Ein strategisches Angebot

03-03-18 10:25:00,

Vorab: ich bin nicht in die SPD eingetreten. Dabei hätte ich eine gewisse Übung darin gehabt, denn ich war schon zweimal Mitglied dieser Partei. Meine Familie blickt zudem auf über 100 Jahre durchgehender SPD-Mitgliedschaft zurück. Und als Kabarettist und Liedermacher Prinz Chaos II. trete ich recht oft speziell in Bayern für SPD-Ortsvereine auf.

Auftreten, ok. Aber nochmal eintreten in den Laden? Nach Kosovo, Afghanistan, HartzIV und Co.? Njet. Das kam und kommt für mich nicht in Frage. Auch nicht, um gegen die #Groko zu stimmen.

Wobei der hauptsächliche Hinderungsgrund ein anderer ist: die Koordinaten meines Denkens sind nicht mehr in erster Linie entlang eines angebotenen Parteienspektrums, das keine Landschaft mehr ist, ausgerichtet.

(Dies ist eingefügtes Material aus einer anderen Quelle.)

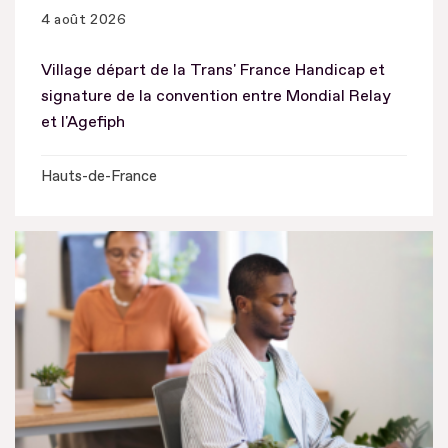
4 août 2026
Village départ de la Trans' France Handicap et
signature de la convention entre Mondial Relay
et l'Agefiph
Hauts-de-France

Parteien spielen immer noch eine gewisse Rolle, weil der Staat und Teile der Gesellschaft immer noch so verfasst sind, wie wir das seit einhundertfünfzig Jahren kennen. Aber das Neue, das wir brauchen, um die Welt zu transformieren, wird am Ende doch wesentlich neuer sein müssen, als eine LINKE ohne Streit und mit etwas weniger Opportunismus oder eine SPD, die sich ein bisschen „erneuert“ hat.

Wir benötigen neuartige Organe der Demokratie im 21. Jahrhundert. Es geht um die Emanzipation des Menschen auf Ebenen, die bisher gegen jede Praxis der Selbstorganisation von unten immun geblieben sind. Wir brauchen mehr Demokratie, aber auch eine andere, bessere, prozesshaftere und in massenhaftem Aktivismus gründende Demokratie.

In dieses Rom führen entweder ungezählte Wege aus den verschiedensten Winkeln oder gar keiner. Wir müssen zurück ins Labor, müssen mit neuen Formen der Organisation und der kollektiven Selbstermächtigung experimentieren.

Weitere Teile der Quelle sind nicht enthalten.